The adventure begins with the drive. Thursday, I left from Washington DC to finalize my housing situation in New Jersey. I got pretty nervous when I left since I was literally going in territory I have never gone before. I felt a bit like Samwise Gamgee in The Fellowship of the Ring when he and Frodo are leaving the outskirts of the Shire. He stops walking and says, “This is it… If I take one more step, it’ll be the farthest away from home I’ve ever been.”
Frodo, of course, comes back with something not entirely original. “Come on, Sam. Remember what Bilbo used to say: ‘It’s a dangerous business, Frodo, going out your door. You step onto the road and if you don’t keep your feet, there’s no knowing where you might be swept off to.'”
In my case, I was swept off to Staten Island.
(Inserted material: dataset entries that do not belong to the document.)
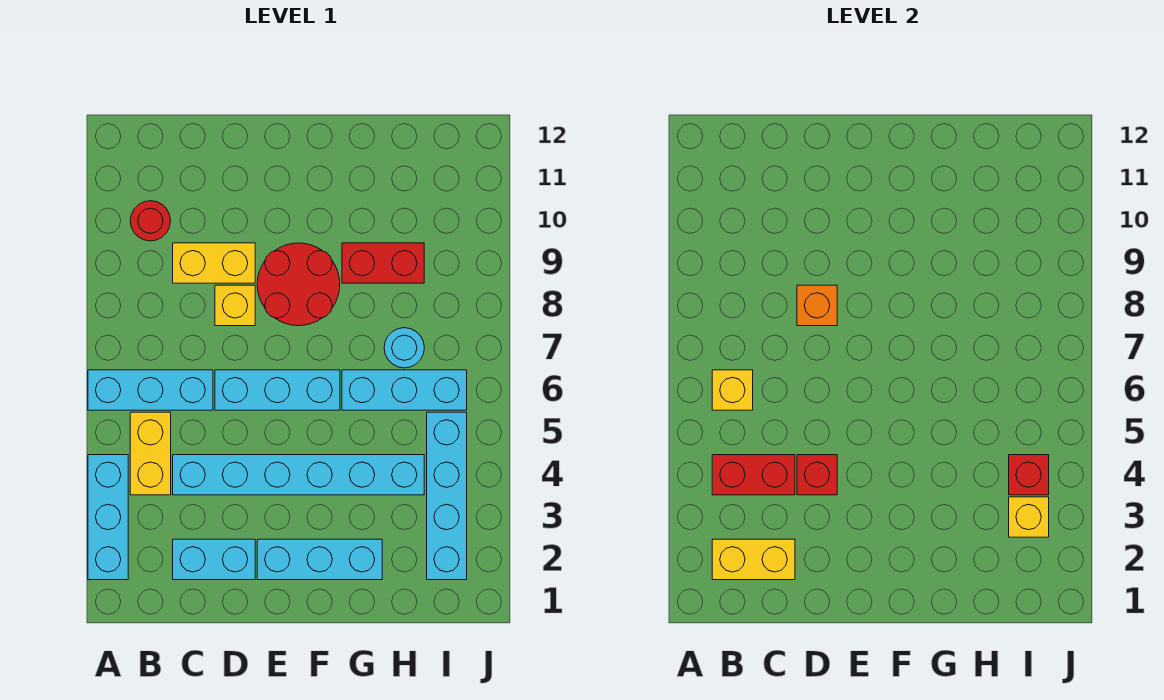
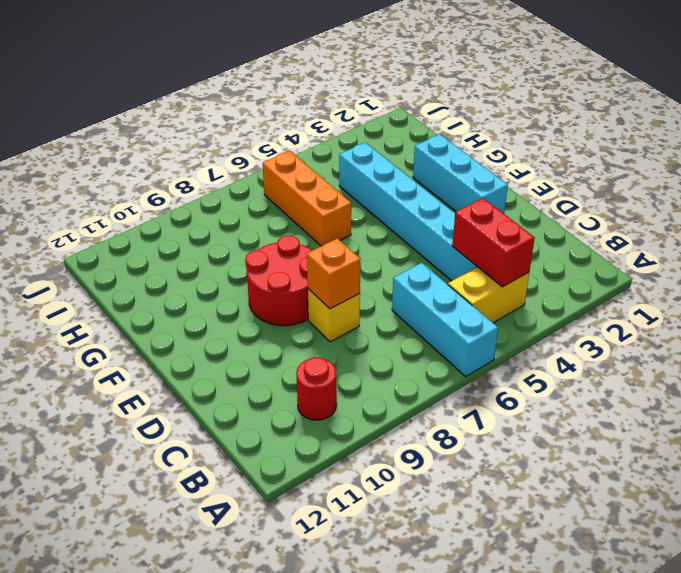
orange brick G6:I6 level 1 -> cyan brick G6:I6 level 1
none -> cyan brick A2:A4 level 1
none -> cyan brick C2:D2 level 1
none -> yellow brick C9:D9 level 1

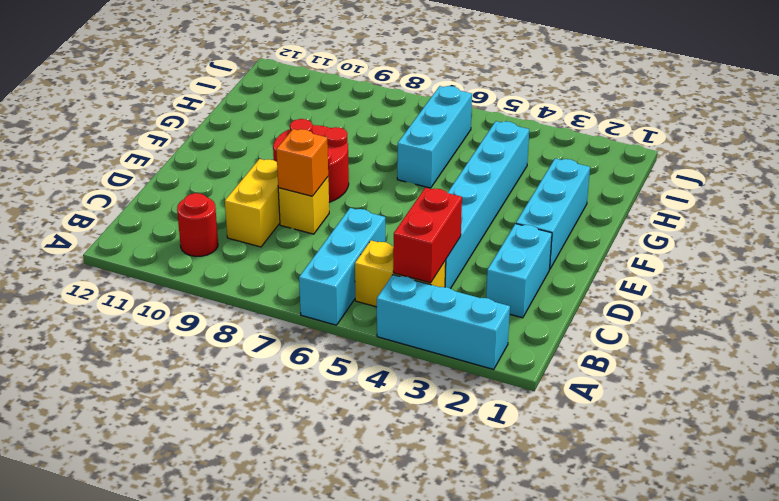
none -> cyan brick D6:F6 level 1
none -> red brick G9:H9 level 1
none -> cyan round brick H7 level 1

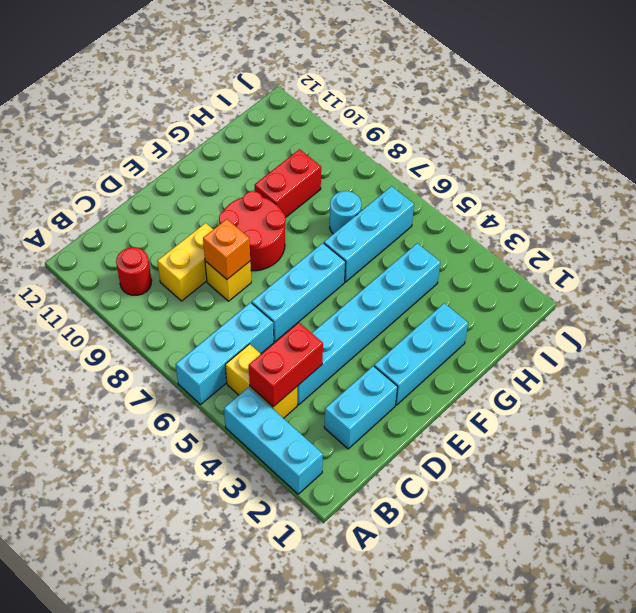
none -> cyan brick I2:I5 level 1
none -> yellow brick B2:C2 level 2
none -> yellow brick B6 level 2

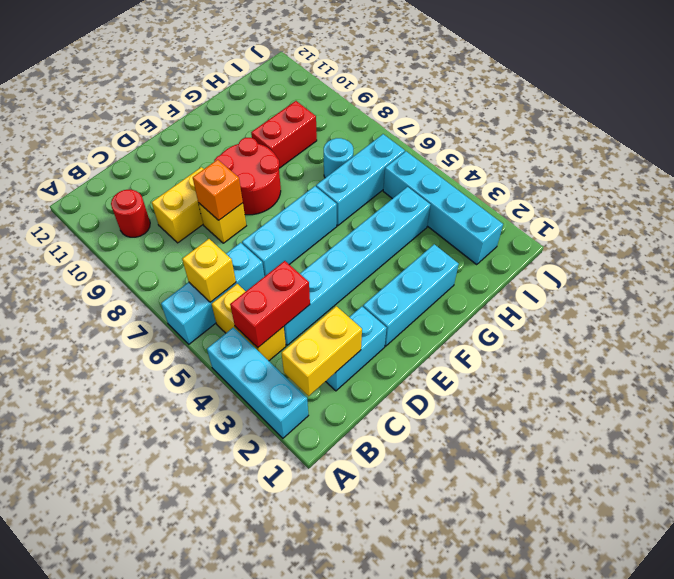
none -> red brick D4 level 2
none -> yellow brick I3 level 2
none -> red brick I4 level 2

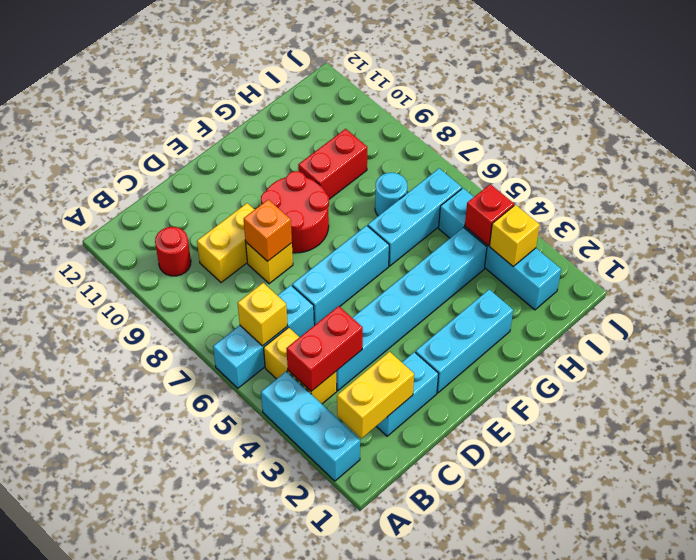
none -> red brick D4 level 2

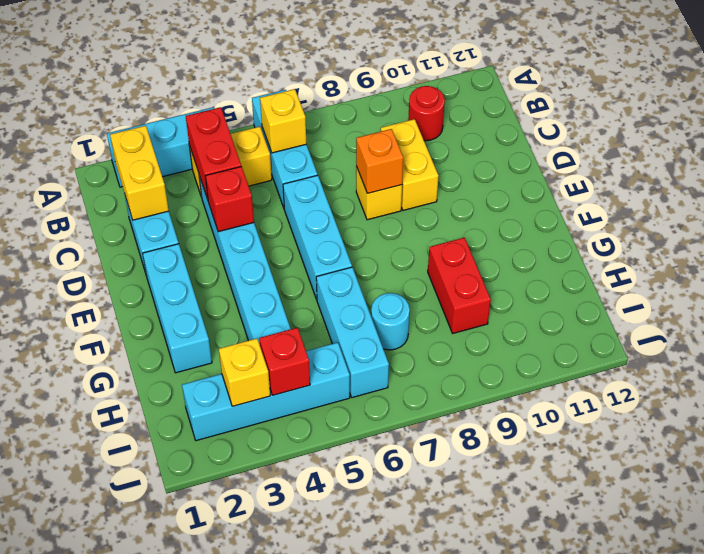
none -> red round brick E8:F9 level 1

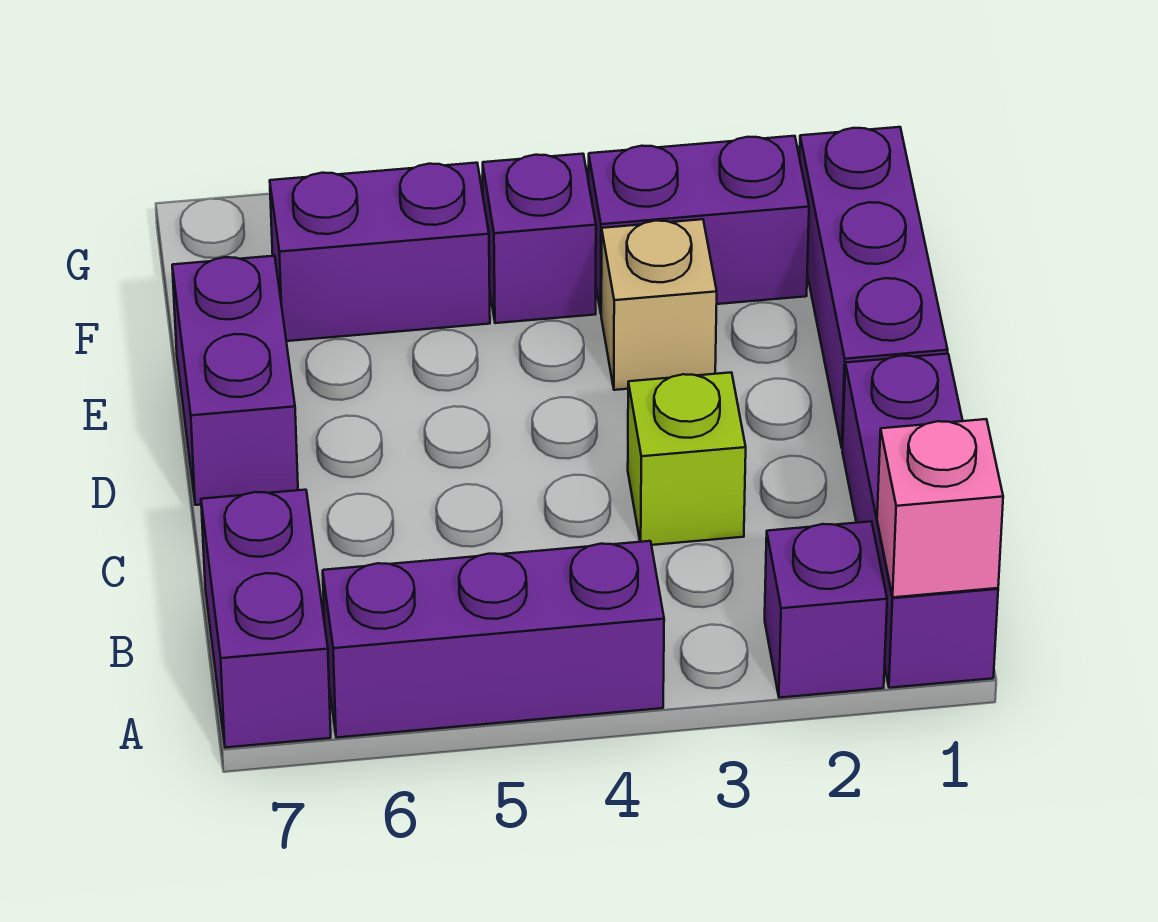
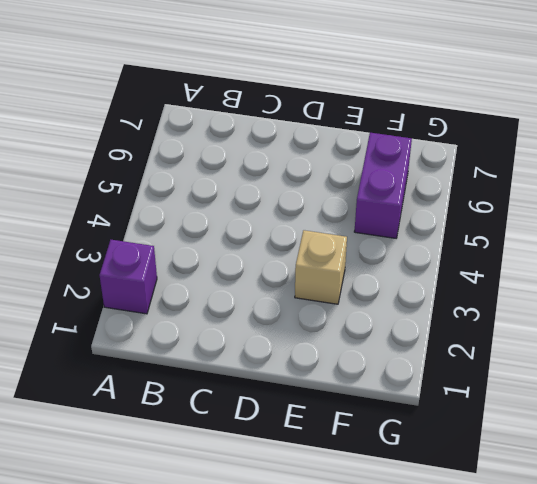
none -> purple brick A1:C1 level 1
none -> purple brick A4:A6 level 1
none -> purple brick A7:B7 level 1

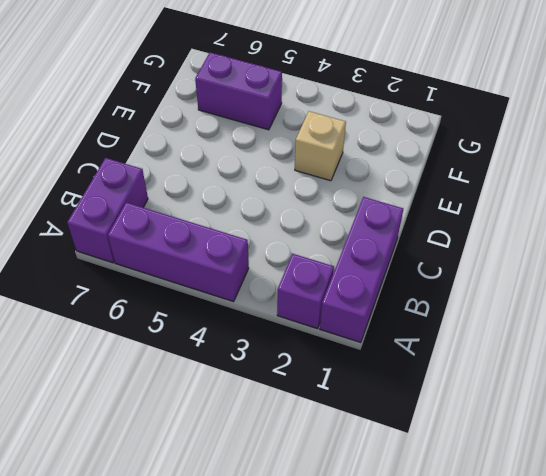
none -> lime brick C3 level 1
none -> purple brick D1:F1 level 1
none -> purple brick D7:E7 level 1

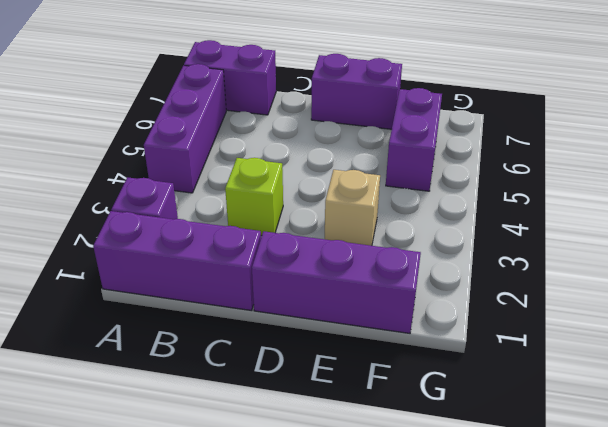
none -> purple brick F2:F3 level 1
none -> purple brick F4 level 1
none -> pink brick A1 level 2

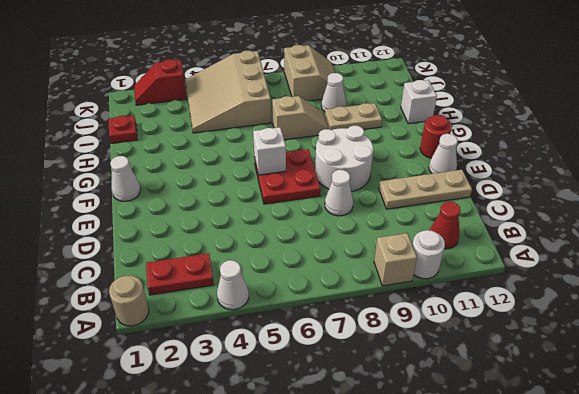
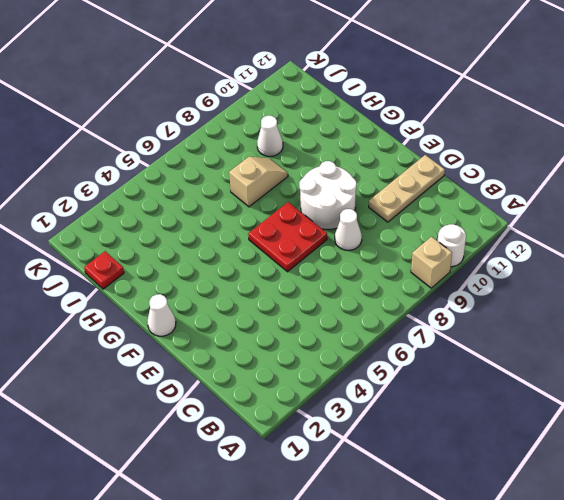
none -> tan round brick A1 level 1
none -> white cone A4 level 1
none -> red plate B2:B3 level 1

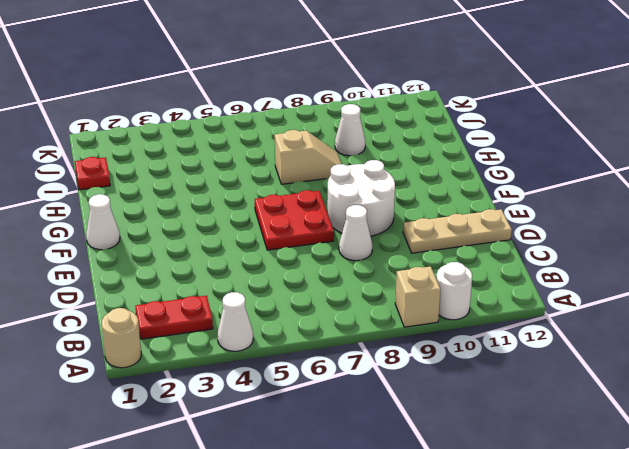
none -> red cone B11 level 1
none -> white cone E12 level 1
none -> red round brick F12 level 1

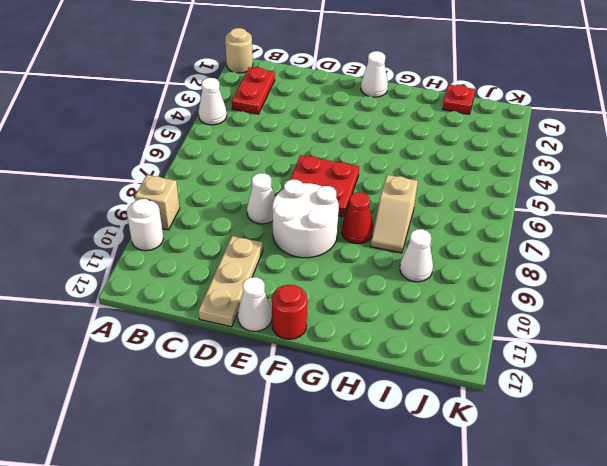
red cone G8 level 1 -> red cone B11 level 1
none -> tan plate H9:H10 level 1
none -> white brick H12 level 1
none -> tan slope I4:K6 level 1 top 6

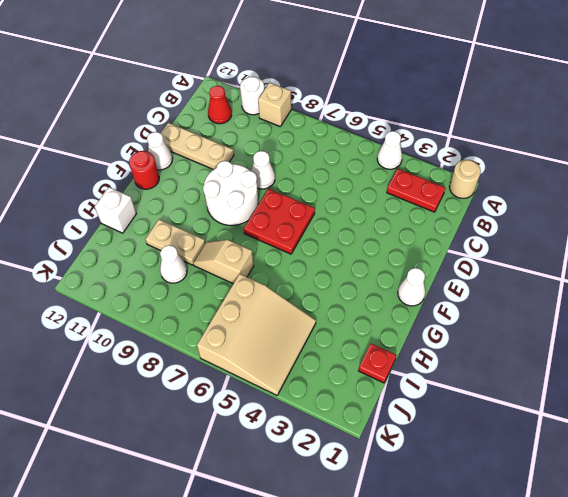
none -> tan slope J8:K9 level 1 top 8
none -> red slope K2:K3 level 1 top 3
none -> white brick F6 level 2

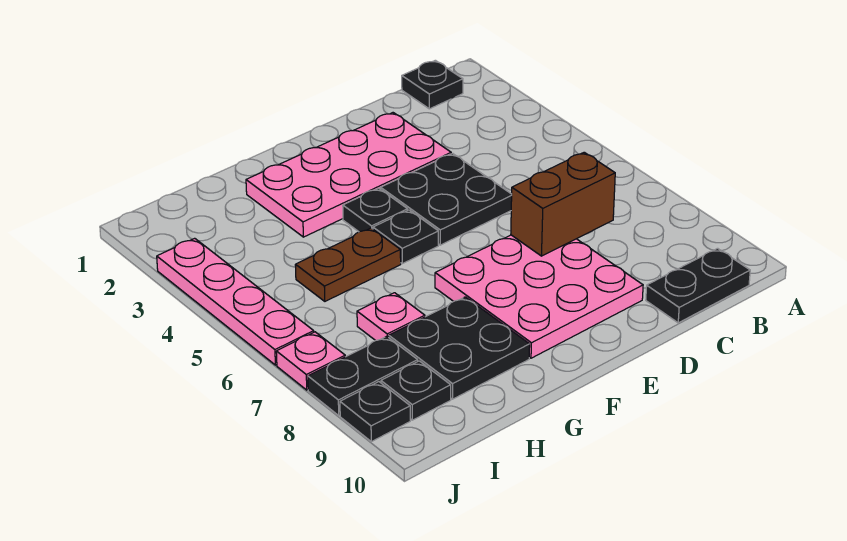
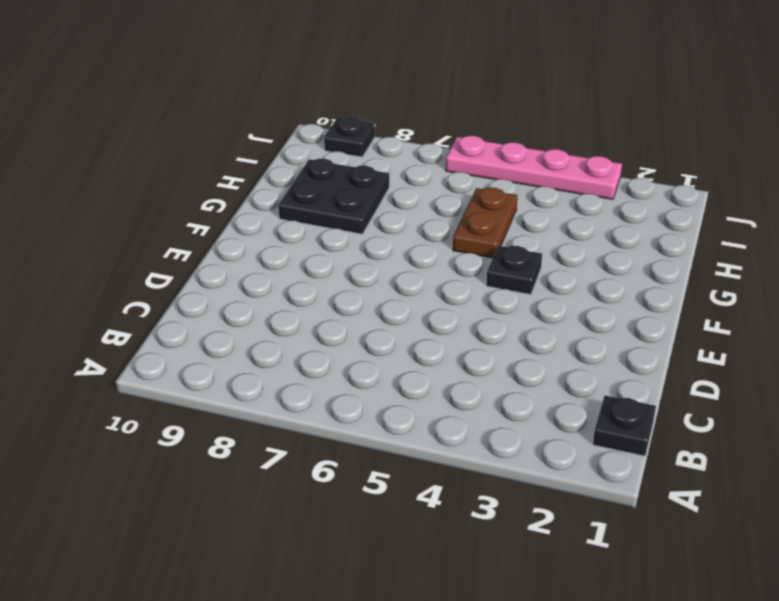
none -> black plate B10:C10 level 1
none -> pink plate D2:G3 level 1
none -> black plate D4:E5 level 1

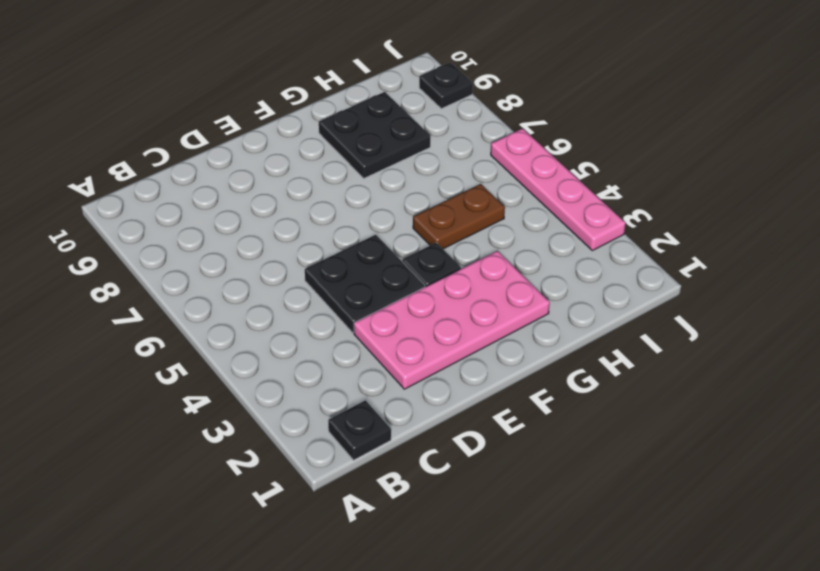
none -> black plate B10:C10 level 1
none -> pink plate D7:F9 level 1
none -> black plate F5 level 1

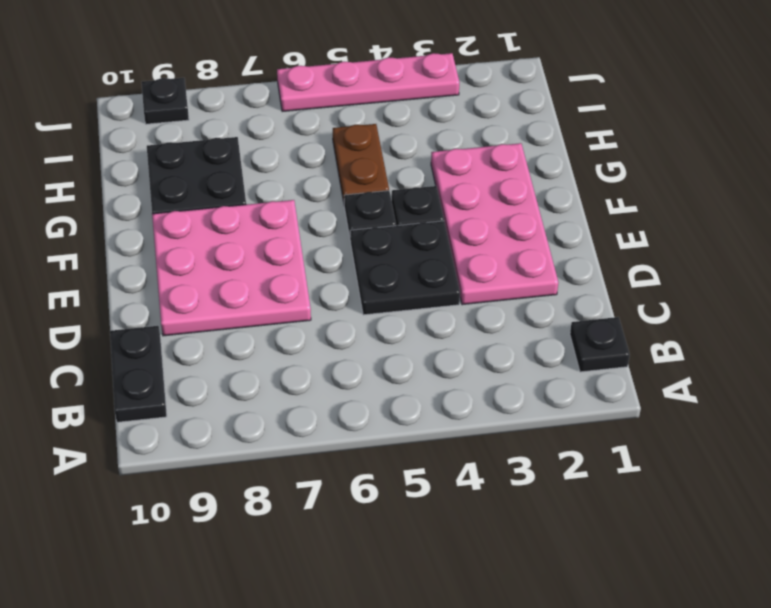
none -> pink plate H7 level 1
none -> black plate I8:J8 level 1
none -> black plate I9 level 1

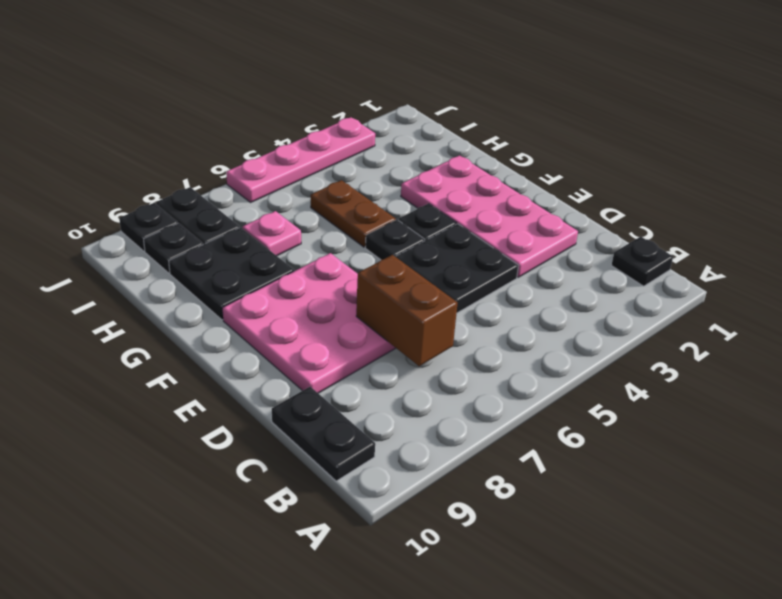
none -> pink plate J7 level 1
After a long but pretty simple trek, mostly on I-95, I made it to my destination. I now have a place to stay not too terribly far from where I’ll be working. (Yay! Part one of living the dream done: housing.) I’ll be living in a predominately latino community with lots of families in the neighborhood. The two people I’m staying with are latino and speak decent English, but I can’t understand everything they say. From what I’m told, the only markets nearby are either Mexican, Portuguese or Chinese. Especially since city life is foreign to me, I’m appears to me as if I’m studying abroad.
The introductions went well and the only thing I had left to do was go back to DC to stay for a few days before I could officially move in. With a old-school map and no GPS, I picked out the way to leave Jersey. Ten minutes later, I crossed a bridge and was staring at a sign welcoming students to the College of Staten Island. Yes, in New York. I had misjudged the road I was taking and it didn’t have an exit where I thought.
At this point, I’m not only in New York, I’m out $15 buck (tolls are TERRIBLE in the Northeast, and the biggest one is when you cross into NY. Figures.) AND in rush hour traffic. It’s not as bad as it could have been, I suppose, because there was no accidents or anything to slow the traffic down even more, but man, was it slow-going. I said a few (inaudible) words to the much-too-aggressive drivers that almost took my life. I’ll save you details of the frustrating ride home and just say I made it safely.
I’m off to my new place for good tomorrow, and I’m nervous. The adventure of Sam and Frodo was tragically amazing, but it is a book/movie. When you follow them on their adventure, you suspend your disbelief when you begin their story, knowing the because it’s a story it’ll probably turn out well. The places that they were swept off to didn’t (entirely) keep them down. But this is a bit different. My summer experience could make or break my journalistic career and I need to be ready for anything. Where will I be swept off to?